Go to a boat store that deals in sailing gear, and put together a block & tackle set that will give you a 3:1 mechanical advantage; you’ll be amazed at how small and light you can go with some good dyneema line and a few small pulleys. You don’t need miles of line - just whatever length you’re willing to pay for and carry. Because sometimes you only need to move an animal a couple of feet to make life a whole lot easier.... And with a 3:1 advantage, most here should be able to lift a gutted bull clean off the ground.

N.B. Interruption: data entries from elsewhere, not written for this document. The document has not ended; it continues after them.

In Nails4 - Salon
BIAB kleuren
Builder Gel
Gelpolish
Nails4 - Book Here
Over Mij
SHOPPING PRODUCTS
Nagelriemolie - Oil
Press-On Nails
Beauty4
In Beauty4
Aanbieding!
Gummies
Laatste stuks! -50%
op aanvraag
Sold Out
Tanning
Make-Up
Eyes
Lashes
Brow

As long as you don’t stick yourself in the femoral....

From: Yellowjacket
09-Nov-18

Yellowjacket's embedded Photo
Yellowjacket's embedded Photo

Yellowjacket's Link
I've done this many times. Usually do the boneless method unless it's a short pack out. Shot this big cow at timberline solo and yielded four 40 lb game bags of boneless meat. That's weighed at the site and packed out on 2 llamas. A hail thunderstorm moved in and the llamas didn't like packing out across the top of the mountain with lightning cracking all around anymore than I did! Knives aren't the only thing that can kill you solo.

Also, I recently did a Stop the Bleed training course. Very informative and I would urge any hunter to take one being as we're using and around sharp implements all the time. Along with the gory videos we practiced applying tourniquets to arms and legs on ourselves and others. Take aways: 1. Get a CAT type tourniquet, put it in your first aid kit and know how to use it. If it's less than $30 it's probably not made well enough and may fail when you need it most. 2. If you have a tourniquet applied to your leg you are not going to be able to walk out Rambo style. It will be painful at the tourniquet site and your leg will be completely numb.